Justice

Procès Troadec: place à la défense... et au verdict

  • Publié le 7 juillet 2021 à 06:26
  • Actualisé le 7 juillet 2021 à 06:31

Hubert Caouissin passera-t-il le reste de ses jours en prison? L'homme, qui a tué la famille Troadec à coups de pied de biche et démembré leurs corps, saura mercredi si la cour d'assises suit le raisonnement du ministère public et le condamne à perpétuité.

"Un homme ordinaire peut passer outre son humanité et dépecer sa famille par alliance pour dissimuler ses crimes. Cette affaire a quelque chose de glaçant, de sordide, d'extraordinaire", a résumé mardi dans un réquisitoire à deux voix l'avocate générale Charlotte Gazzera, devant les assises de Loire-Atlantique.

Au terme de deux semaines de débats, l'accusé, ancien chaudronnier ouvrier à l'arsenal de Brest, va enfin être fixé sur son sort. Ce quinquagénaire au crâne dégarni est jugé pour le meurtre de Brigitte et Pascal Troadec (49 ans) et de leurs enfants Charlotte (18 ans) et Sébastien (21 ans) à coups de pied de biche, à leur domicile d'Orvault, près de Nantes, dans la nuit du 16 au 17 février 2017.

Dans sa ferme du Finistère, il a ensuite dépecé minutieusement les corps au couteau de cuisine pendant trois jours, jetant les muscles et les viscères dans des ronciers, dans l'espoir qu'ils soient mangés par des animaux sauvages, et incinérant les os, la peau et le gras dans sa chaudière. "Une stratégie de disparition des corps" qui a "privé les proches des victimes des rites ancestraux du deuil", a pointé Mme Gazzera, en relevant que 379 morceaux de chair et 2.914 morceaux d'os avaient été retrouvés à l'issue du drame.

Cette stratégie "assez inédite" vise, selon elle, à entraver le travail de la police scientifique afin "qu'il puisse nous servir l'histoire qui l'arrange". La magistrate a pointé les incohérences, les "élucubrations" et les "calculs" dans le récit de l'accusé, qui raconte s'être rendu chez sa belle-famille pour obtenir des "informations" sur le vol d'un hypothétique trésor de lingots d'or.

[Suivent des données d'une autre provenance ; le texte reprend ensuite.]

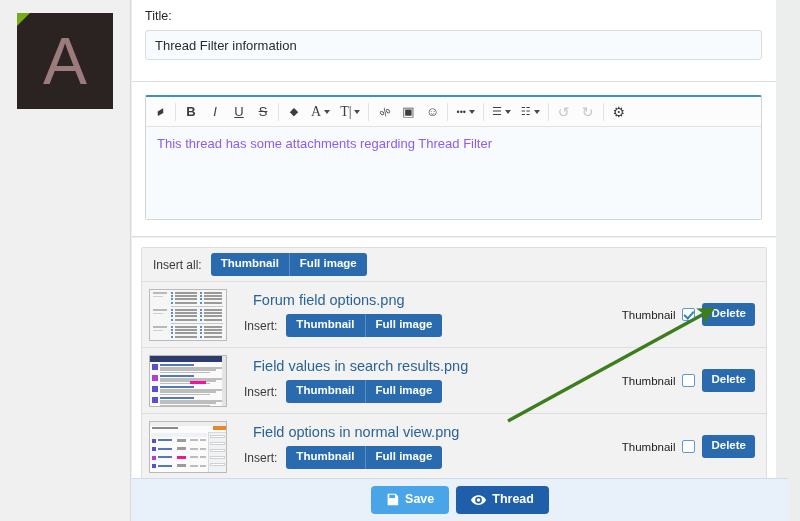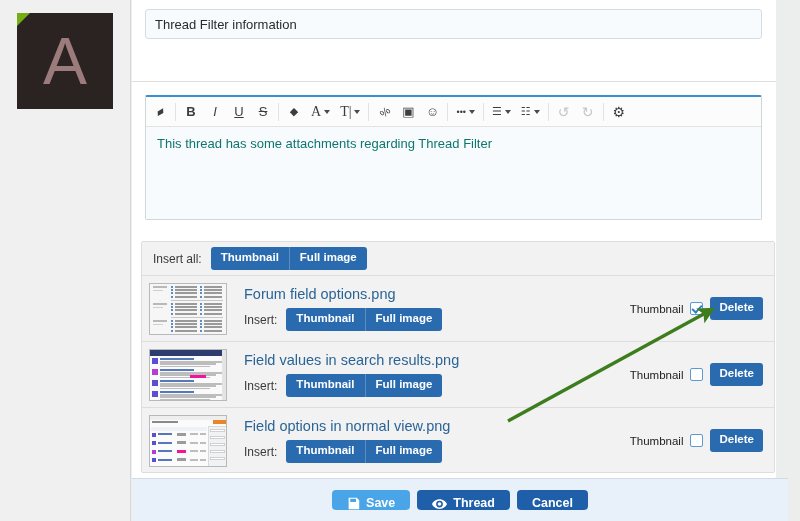--- a/index.html
+++ b/index.html
@@ -169,32 +169,32 @@
     border-left: 3px solid transparent;
     border-right: 3px solid transparent;
     border-top: 4px solid #4a4a4a;
     vertical-align: middle;
   }
   .editor-body {
     background: #f7fbfd;
     height: 93px;
     padding: 9px 11px;
     font-size: 13px;
-    color: #0f766e;
+    color: #8b5cf6;
   }
 
   
   .attach-panel {
     position: absolute;
-    left: 0; top: 232px;
+    left: 0; top: 238px;
     width: 644px;
     height: 276px;
     background: #fff;
     border-bottom: 1px solid #dfdfdf;
-    padding: 9px 1px 0 9px;
+    padding: 9px 9px 0 9px;
     overflow: hidden;
   }
   .attach-inner {
     border: 1px solid #dddddd;
     border-radius: 2px;
     background: #f2f2f2;
     height: 232px;
     overflow: hidden;
   }
   .insert-all-row {
@@ -248,20 +248,21 @@
     min-width: 0;
   }
   .att-name {
     font-size: 14.5px;
     color: #2a6496;
     margin-bottom: 6px;
     white-space: nowrap;
     overflow: hidden;
     text-overflow: ellipsis;
     cursor: pointer;
+    margin-left: 9px;
   }
   .att-insert {
     display: flex;
     align-items: center;
   }
   .att-right {
     flex: 0 0 auto;
     display: flex;
     align-items: center;
     gap: 7px;
@@ -311,21 +312,21 @@
     justify-content: center;
     gap: 7px;
   }
   .fbtn {
     font-family: "Liberation Sans", sans-serif;
     font-size: 12.5px;
     font-weight: bold;
     color: #fff;
     border: none;
     border-radius: 4px;
-    padding: 7px 15px 0;
+    padding: 7px 15px 8px;
     cursor: pointer;
     display: inline-flex;
     align-items: center;
     gap: 6px;
     line-height: 1;
   }
   .fbtn.save    { background: #49a5e8; }
   .fbtn.preview { background: #1f5ea8; }
   .fbtn.cancel  { background: #1f5ea8; }
 
@@ -346,20 +347,21 @@
     <div class="avatar-wrap">
       <div class="avatar" style="background: rgb(43, 35, 34);">A</div>
       <div class="avatar-corner" style="border-left-color: rgb(116, 173, 22);"></div>
     </div>
   </div>
 
   <div class="main-col">
     <div class="scroll-gutter"></div>
 
     <div class="title-panel">
+      <div class="field-label">Title:</div>
       <input class="title-input" type="text" value="Thread Filter information" style="">
     </div>
 
     <div class="editor-panel">
       <div class="editor-box" style="border-top-color: rgb(58, 143, 208);">
         <div class="toolbar" id="toolbar">
             <div class="tb-btn">
               <span style="transform: rotate(-30deg); display: inline-block; font-size: 11px;">▰</span>
             </div>
             <div class="tb-sep"></div>
@@ -628,23 +630,20 @@
         </svg>
         <span>Save</span>
       </button>
       <button class="fbtn preview" style="background: rgb(31, 94, 168);">
         <svg width="15" height="12" viewBox="0 0 20 13">
           <path fill="#fff" d="M10 0C5 0 1.3 3.2 0 6.5 1.3 9.8 5 13 10 13s8.7-3.2 10-6.5C18.7 3.2 15 0 10 0zm0 11a4.5 4.5 0 110-9 4.5 4.5 0 010 9z"></path>
           <circle cx="10" cy="6.5" r="2.4" fill="#fff"></circle>
         </svg>
         <span>Thread</span>
       </button>
-      <button class="fbtn cancel" style="background: rgb(31, 94, 168);">
-        <span>Cancel</span>
-      </button>
     </div>
   </div>
 
   <svg class="arrow-layer">
     <defs>
       <marker id="ah" markerWidth="5" markerHeight="5" refX="3.6" refY="2.5" orient="auto" markerUnits="strokeWidth">
         <path d="M0,0 L5,2.5 L0,5 L1.1,2.5 z" fill="#3d7d1e"></path>
       </marker>
     </defs>
     <line id="arrow-line" stroke="#3d7d1e" stroke-width="3.4" marker-end="url(#ah)" x1="508" y1="421" x2="711" y2="310"></line>

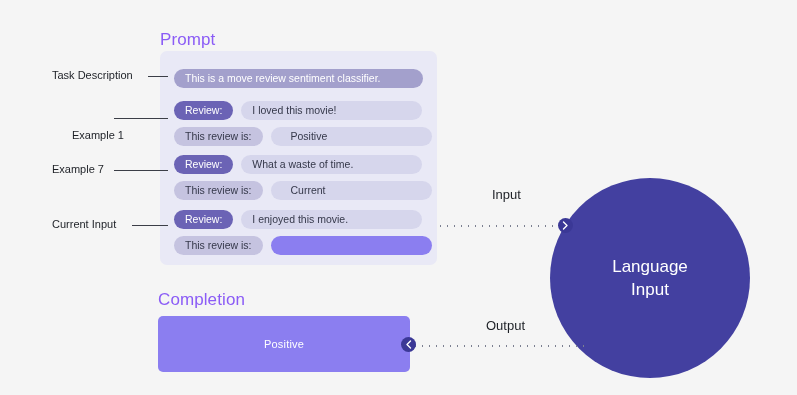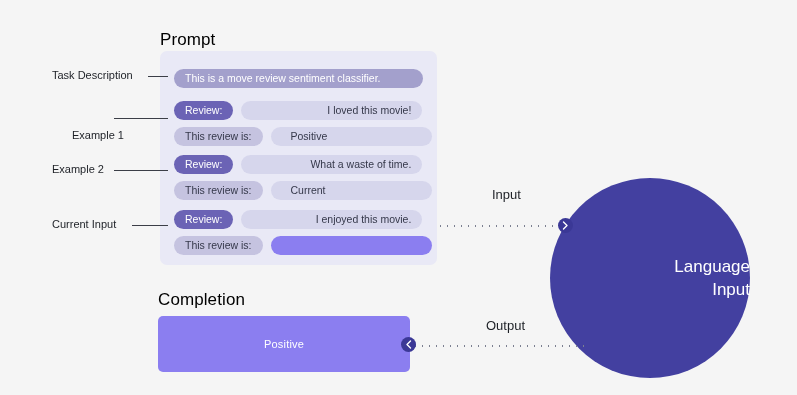--- a/index.html
+++ b/index.html
@@ -20,21 +20,21 @@
     position: absolute;
     left: 0; top: 0;
     width: 797px;
     height: 395px;
   }
 
   
   .section-title {
     position: absolute;
     font-size: 17px;
-    color: #000000;
+    color: #8b5cf6;
     letter-spacing: .1px;
     white-space: nowrap;
   }
   #prompt-title { left: 160px; top: 30px; }
   #completion-title { left: 158px; top: 290px; }
 
   
   #prompt-panel {
     position: absolute;
     left: 160px;
@@ -90,21 +90,21 @@
     background: #c5c3e0;
     color: #35384a;
     padding: 0 11px;
     text-align: center;
   }
   
   .pill-value {
     background: #d6d6ec;
     color: #35384a;
     padding: 0 11px;
-    text-align: right;
+    text-align: left;
   }
   .pill-value.v-review { width: 181px; }
   .pill-value.v-answer { width: 161px; text-align: left; padding-left: 20px; }
   
   .pill-blank {
     background: #8b7ef0;
     width: 161px;
   }
 
   
@@ -152,21 +152,21 @@
   #lm-circle {
     position: absolute;
     left: 550px;
     top: 178px;
     width: 200px;
     height: 200px;
     border-radius: 50%;
     background: #4340a0;
     display: flex;
     flex-direction: column;
-    align-items: flex-end;
+    align-items: center;
     justify-content: center;
     color: #ffffff;
     font-size: 17px;
     line-height: 23px;
     text-align: center;
   }
 
   
   .dotted {
     position: absolute;
@@ -243,21 +243,21 @@
       <span class="pill pill-blank"></span>
     </div>
   </div>
 
   <div class="annot" id="annot-task">Task Description</div>
   <div class="annot-line" id="annot-task-line"></div>
 
   <div class="annot" id="annot-ex1">Example 1</div>
   <div class="annot-line" id="annot-ex1-line"></div>
 
-  <div class="annot" id="annot-ex2">Example 2</div>
+  <div class="annot" id="annot-ex2">Example 7</div>
   <div class="annot-line" id="annot-ex2-line"></div>
 
   <div class="annot" id="annot-cur">Current Input</div>
   <div class="annot-line" id="annot-cur-line"></div>
 
   <div class="section-title" id="completion-title">Completion</div>
 
   <div id="completion-box">
     <span id="completion-value">Positive</span>
   </div>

Assailli dès son entrée dans la maison, M. Caouissin aurait tué pour se défendre. "Est-ce qu'à un contre quatre, on s'en sort indemne avec quatre morts?", a demandé la magistrate, en relevant que M. Caouissin n'avait "aucune égratignure" à l'issue de l'affrontement.

- Atténuation de peine -

Longuement interrogé sur le déroulement des crimes au cours des deux semaines d'audience, M. Caouissin a toujours répondu avec précision aux questions de la présidente tout en affirmant avoir "plein de trous noirs" depuis cette nuit où il était venu espionner à la porte des Troadec avec un stéthoscope. Ses avocats, qui doivent plaider mercredi matin, devraient insister sur le "délire chronique de type paranoïaque" diagnostiqué par les experts psychiatres, qui ont décrit un accusé obsédé par un sentiment de spoliation et la "certitude d'un danger de mort imminent", l'ayant conduit à commettre les crimes.

Si la cour reconnaissait que le discernement de M. Caouissin était altéré pendant la commission des crimes, elle pourrait alors lui accorder une atténuation de peine, qui serait abaissée à 30 ans de réclusion.

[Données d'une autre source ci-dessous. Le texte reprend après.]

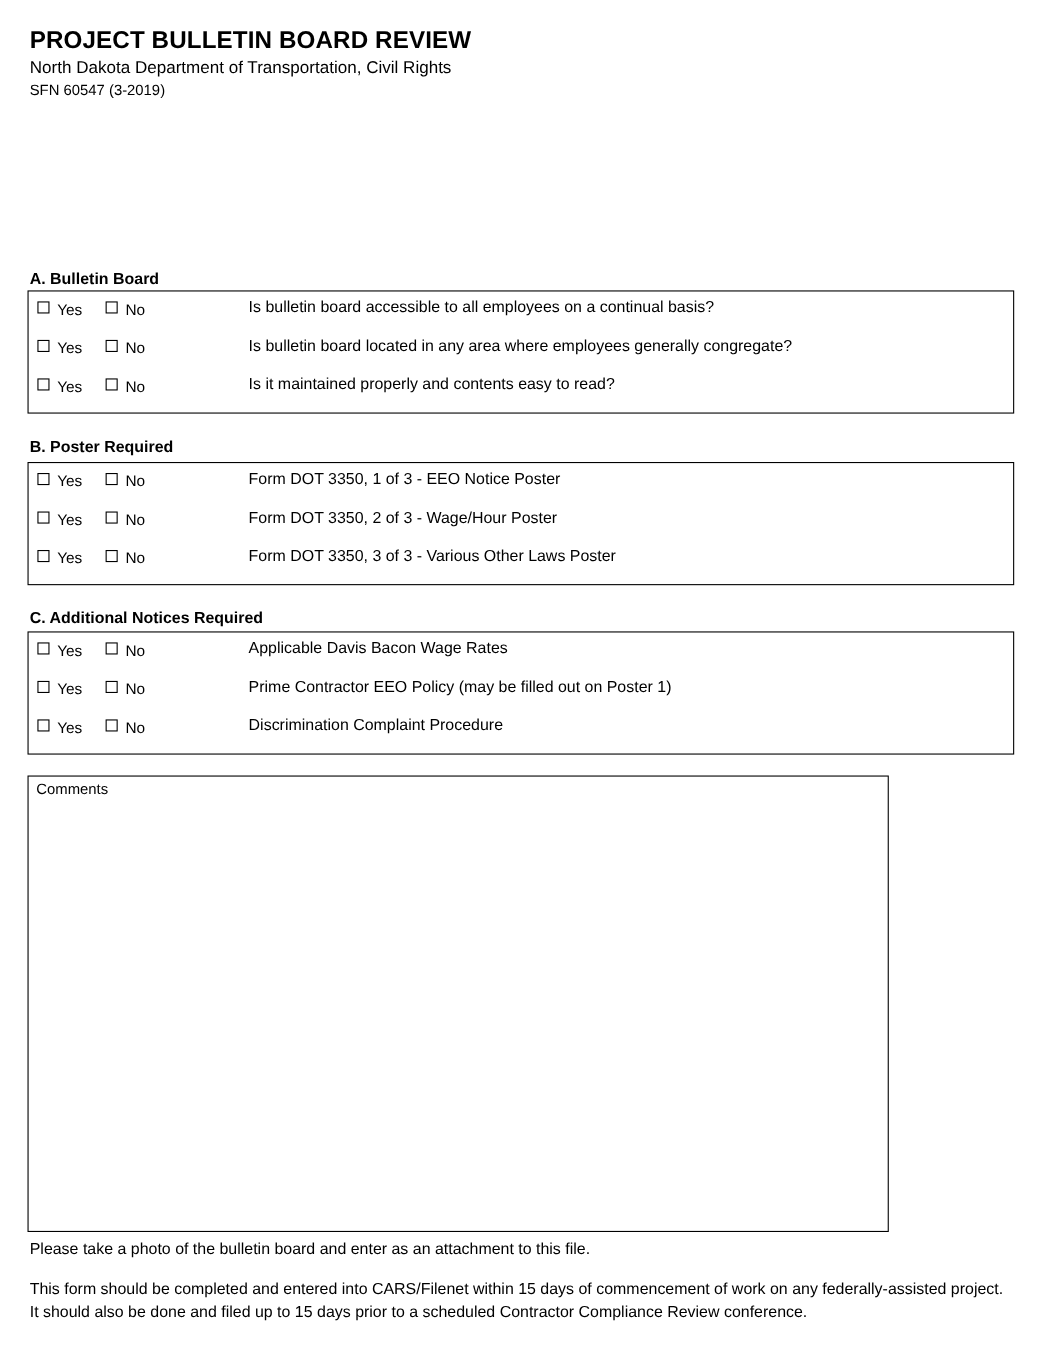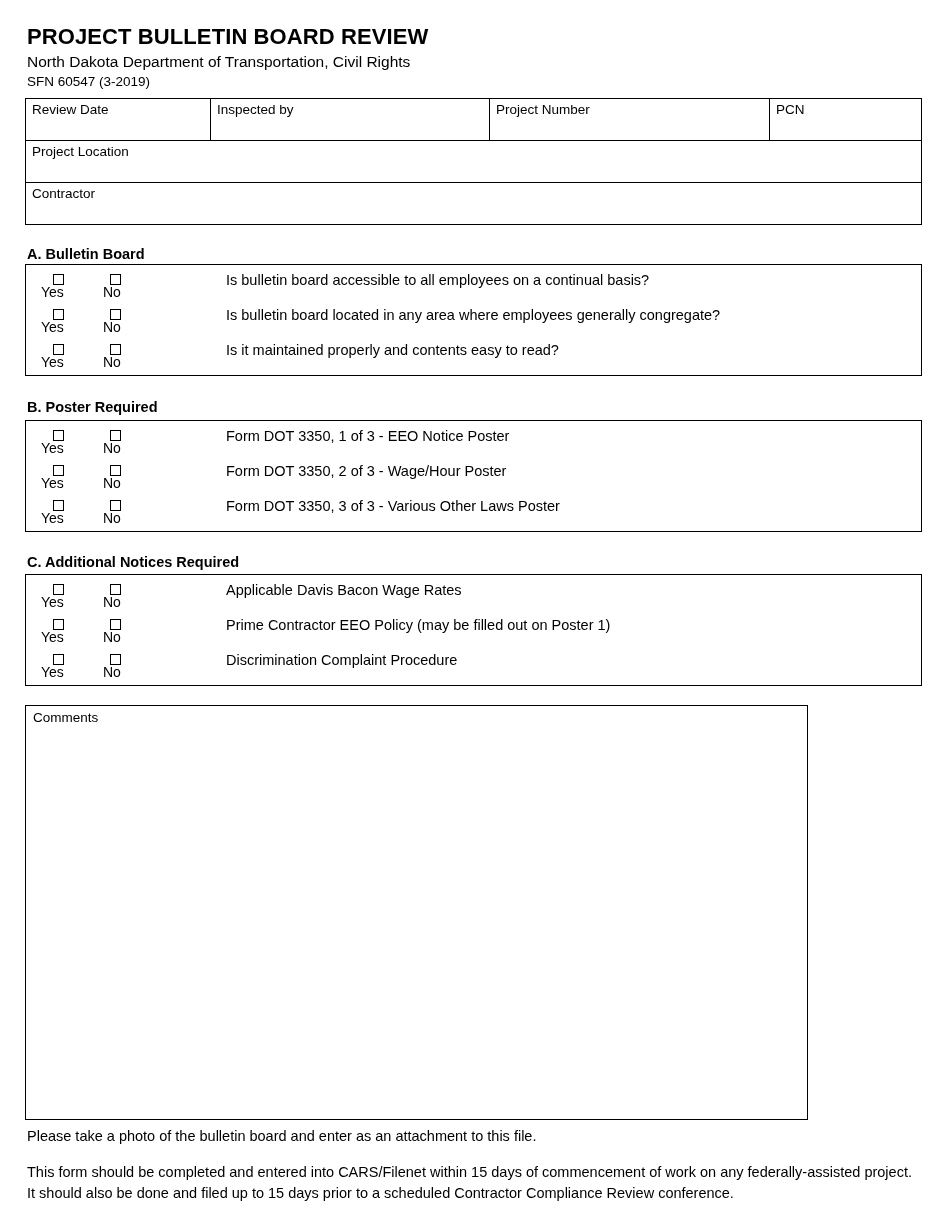--- a/index.html
+++ b/index.html
@@ -98,22 +98,21 @@
     box-sizing: border-box;
   }
   .q-row {
     position: relative;
     height: 35px;
   }
   .cb-group {
     position: absolute;
     top: 9px;
     display: flex;
-    align-items: flex-end;
-    flex-direction: column;
+    align-items: flex-start;
   }
   .cb-yes { left: 8px; }
   .cb-no  { left: 70px; }
   .cbox {
     width: 11px;
     height: 11px;
     border: 1.1px solid #000;
     box-sizing: border-box;
     background: #fff;
     display: inline-block;
@@ -167,34 +166,20 @@
 <body>
 
 <div class="page">
 
   <div class="hdr">
     <div class="hdr-title">PROJECT BULLETIN BOARD REVIEW</div>
     <div class="hdr-sub">North Dakota Department of Transportation, Civil Rights</div>
     <div class="hdr-sfn">SFN 60547 (3-2019)</div>
   </div>
 
-  <div class="info-table">
-    <div class="info-row r1">
-      <div class="info-cell c-review">Review Date</div>
-      <div class="info-cell c-inspect">Inspected by</div>
-      <div class="info-cell c-projnum">Project Number</div>
-      <div class="info-cell c-pcn">PCN</div>
-    </div>
-    <div class="info-row r2">
-      <div class="info-cell c-full">Project Location</div>
-    </div>
-    <div class="info-row r3">
-      <div class="info-cell c-full">Contractor</div>
-    </div>
-  </div>
 
   <div class="sec-head" style="top:245px;">A. Bulletin Board</div>
   <div class="sec-box" style="top:264px; height:112px;">
     <div class="q-row">
       <div class="cb-group cb-yes">
         <span class="cbox"></span>
         <span class="cb-label">Yes</span>
       </div>
       <div class="cb-group cb-no">
         <span class="cbox"></span>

Insistant sur la "dangerosité" de M. Caouissin, l'avocate générale a au contraire demandé aux jurés de ne "pas tenir compte" de cette altération du discernement et a requis la réclusion à perpétuité assortie d'une période de sûreté de 22 ans.

Sans être surpris par ces réquisitions, Me Patrick Larvor s'est cependant dit "frappé" d'entendre l'avocate générale "parler de dangerosité". "Je ne sais pas si elle a écouté les experts psychiatres et notamment le Dr Coutanceau qui dit qu'il n'était pas inquiet pour Hubert Caouissin", a-t-il souligné.

La peine maximale, trois ans de prison ferme, a également été requise à l'encontre de l'ancienne compagne de M. Caouissin, Lydie Troadec, 52 ans, jugée pour modification de scène de crimes et recel de cadavres. "Cela mériterait une peine bien supérieure", a estimé l'avocat général Stéphane Cantero, qui a moqué le rôle de "nunuche soumise (...) à maman et à son compagnon" joué, selon lui, par l'accusée.